Assignment
Locate, in the data below, the line that contains "right eye: (1275, 542)" and the line that contains "left back paw: (1711, 1293)"; reproduce exactly those two lines and every line between them, nothing more.

--- Record extracts Enclosed Below ---

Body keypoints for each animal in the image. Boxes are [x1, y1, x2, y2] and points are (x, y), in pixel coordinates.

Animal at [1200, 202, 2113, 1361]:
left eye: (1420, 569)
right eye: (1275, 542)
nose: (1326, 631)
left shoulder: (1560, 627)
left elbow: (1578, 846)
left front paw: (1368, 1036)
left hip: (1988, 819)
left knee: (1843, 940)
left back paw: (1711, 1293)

--- End of Enclosed Record extracts ---
--- Record extracts Enclosed Below ---

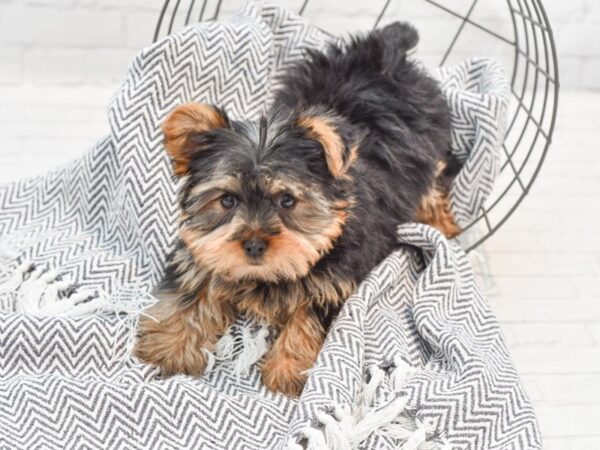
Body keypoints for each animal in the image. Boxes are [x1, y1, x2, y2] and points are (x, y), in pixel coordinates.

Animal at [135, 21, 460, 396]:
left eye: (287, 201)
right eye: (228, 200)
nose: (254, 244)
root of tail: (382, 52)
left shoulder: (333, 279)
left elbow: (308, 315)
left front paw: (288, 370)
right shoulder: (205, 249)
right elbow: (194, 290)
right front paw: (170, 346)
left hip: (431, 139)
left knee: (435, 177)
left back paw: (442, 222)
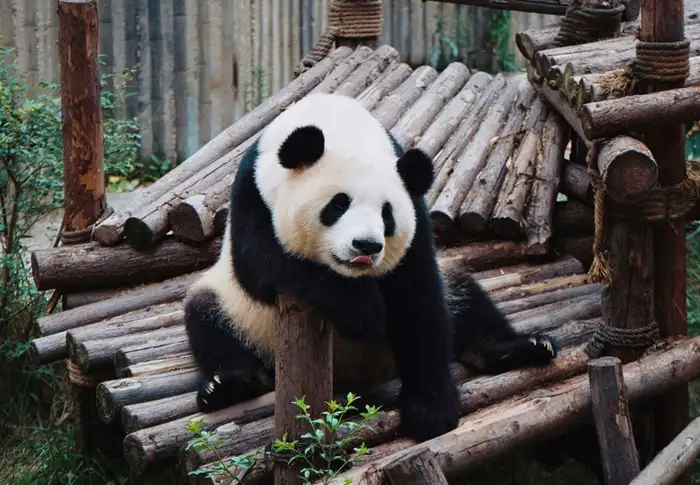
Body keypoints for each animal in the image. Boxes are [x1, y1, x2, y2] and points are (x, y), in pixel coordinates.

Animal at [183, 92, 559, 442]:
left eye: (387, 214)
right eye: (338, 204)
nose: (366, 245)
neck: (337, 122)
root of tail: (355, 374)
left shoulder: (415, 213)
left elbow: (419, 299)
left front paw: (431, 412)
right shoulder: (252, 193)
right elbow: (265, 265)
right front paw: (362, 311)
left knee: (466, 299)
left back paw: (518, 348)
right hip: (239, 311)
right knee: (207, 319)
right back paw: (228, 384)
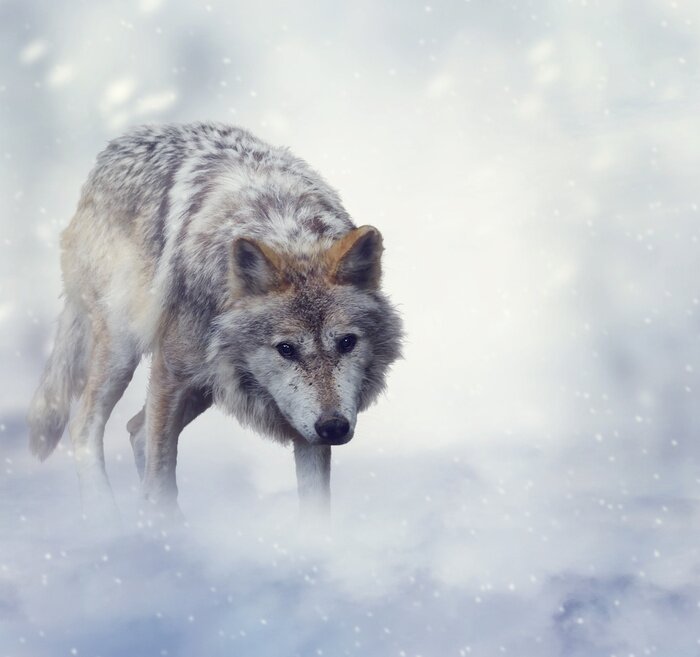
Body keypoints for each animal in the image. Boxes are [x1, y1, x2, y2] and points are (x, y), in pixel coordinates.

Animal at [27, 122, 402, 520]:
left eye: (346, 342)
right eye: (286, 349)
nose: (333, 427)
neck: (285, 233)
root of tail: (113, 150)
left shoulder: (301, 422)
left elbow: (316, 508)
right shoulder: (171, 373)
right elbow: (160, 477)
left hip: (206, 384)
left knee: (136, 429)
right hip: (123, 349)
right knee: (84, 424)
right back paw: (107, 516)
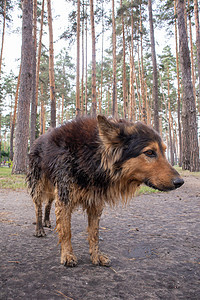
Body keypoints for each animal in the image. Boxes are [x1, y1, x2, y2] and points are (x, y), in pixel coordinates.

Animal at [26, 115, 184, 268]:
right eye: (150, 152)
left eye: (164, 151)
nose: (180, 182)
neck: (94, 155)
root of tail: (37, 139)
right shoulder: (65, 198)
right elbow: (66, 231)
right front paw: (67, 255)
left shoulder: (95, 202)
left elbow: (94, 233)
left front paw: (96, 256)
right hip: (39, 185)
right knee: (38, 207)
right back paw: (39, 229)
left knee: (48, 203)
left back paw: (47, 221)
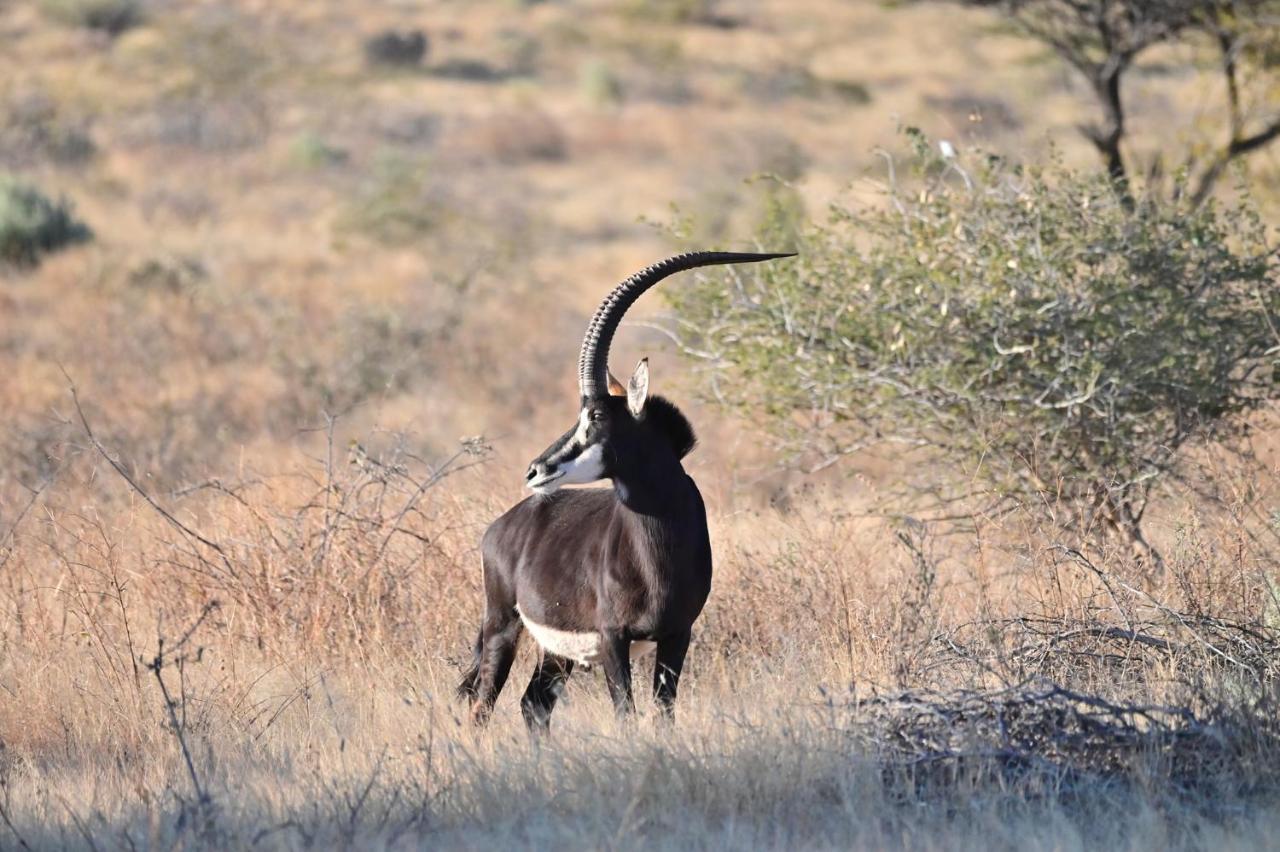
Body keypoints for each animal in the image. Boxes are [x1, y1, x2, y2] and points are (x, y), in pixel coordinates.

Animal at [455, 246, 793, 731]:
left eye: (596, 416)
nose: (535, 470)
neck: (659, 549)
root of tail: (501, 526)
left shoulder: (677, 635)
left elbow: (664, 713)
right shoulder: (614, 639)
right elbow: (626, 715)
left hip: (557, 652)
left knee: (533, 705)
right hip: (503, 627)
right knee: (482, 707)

--- End of Enclosed Record extracts ---

Your response
right eye: (1275, 542)
nose: (1326, 631)
left shoulder: (1560, 627)
left elbow: (1578, 846)
left front paw: (1368, 1036)
left hip: (1988, 819)
left knee: (1843, 940)
left back paw: (1711, 1293)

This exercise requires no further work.